Amurri Martino and her husband, Kyle Martino, welcomed their first child, daughter Marlowe,
in August 2014. After several discussions, the couple decided to try
for another baby. Last month, they announced that they were, in fact, expecting baby No. 2, though the actress admitted that she was initially terrified at being pregnant again and wouldn't speak about it aloud.
Luckily,
over time, she and found a way to be "hopeful" again. "When I’m scared,
I speak to my Son -- I encourage him to stay with us, and tell him how
much we are longing to hold him and to welcome him in to our family.We
have plans for our Boy, and no matter what happens, I’m so grateful for
the full heart I feel today."
Amurri
Martino's unwavering concern is understandable after suffering a
miscarriage. The emotional experience -- including the "recovery
period," which she described as the body reminding "you every moment
that your body is eliminating a pregnancy" -- was understandably
traumatic for Amurri Martino.
One
particularly challenging obstacle was trying to remain optimistic. "I
entered a period of my life at that time where I felt the most
vulnerable, and unsure of most of the things I believed and hoped to be
true: That I would get to choose how many children I would have, that my
children would grow up safe and healthy, and that my family would
always be OK in the end," she wrote.
Amurri Martino, who’s mom is Susan Sarandon, also noted that "these are common feelings felt by any grieving person."
"I
think this is one of the least understood things about Loss of any
kind: that it seeps in to every corner of a person's life, that it
changes them, and that their life after their Loss is a different life
than before," she explained. "I felt extremely misunderstood after my
Miscarriage, especially by people I knew that hadn’t experienced a
pregnancy loss themselves.
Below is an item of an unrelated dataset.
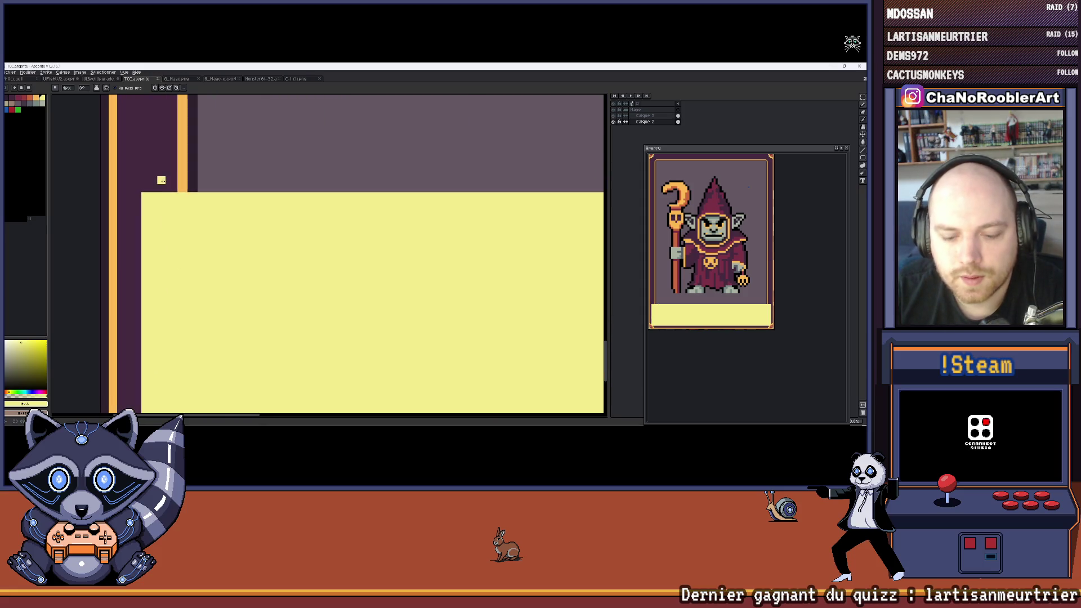
{"action": "key", "text": "b"}
{"action": "key", "text": "ctrl+z"}
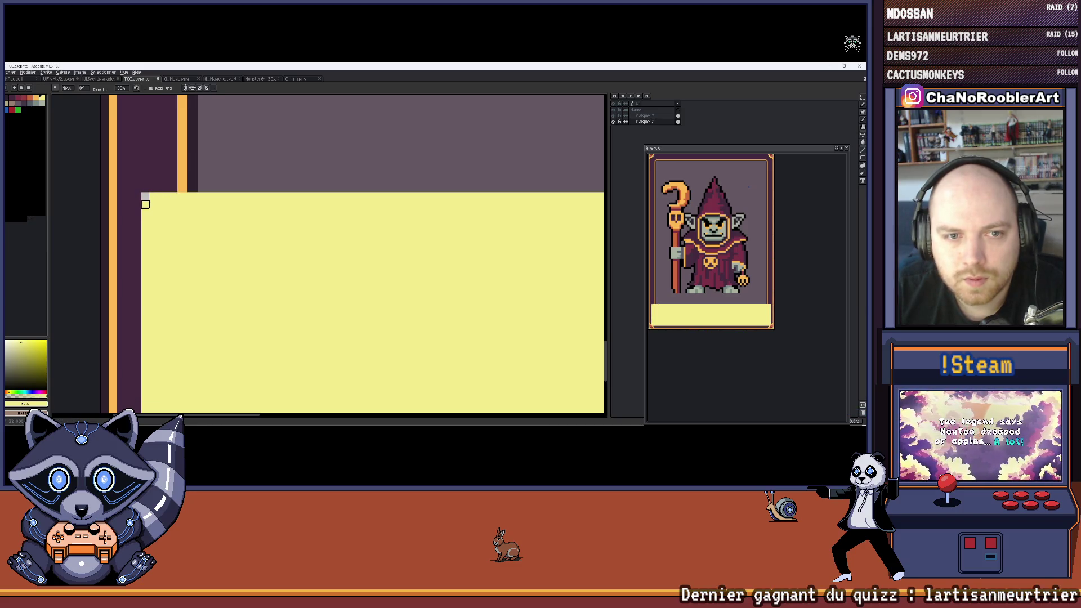
{"action": "scroll", "coordinate": [197, 225], "scroll_direction": "down", "scroll_amount": 3}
I think they hoped that time would heal, that
after a period of grieving I would be all better and that it was best
to wait it out. I got a lot of 'reminders' that I would 'have another
baby', that 'it just wasn’t meant to be', or reassurances that I would
‘eventually’ have the family that I wanted."
"What
I wanted to tell these people was that I didn’t want 'another' baby,"
she added. "I wasn’t interested in their 'meant to be'. I was
interested in the baby that I had, the one that I loved and was waiting
for. THAT ONE is the one that I wanted, and that one is the one that I
would never have."
Earlier this year, General Hospital star Kimberly McCullough also got candid after suffering a late-term
miscarriage, saying "my heart was so full and then I broke."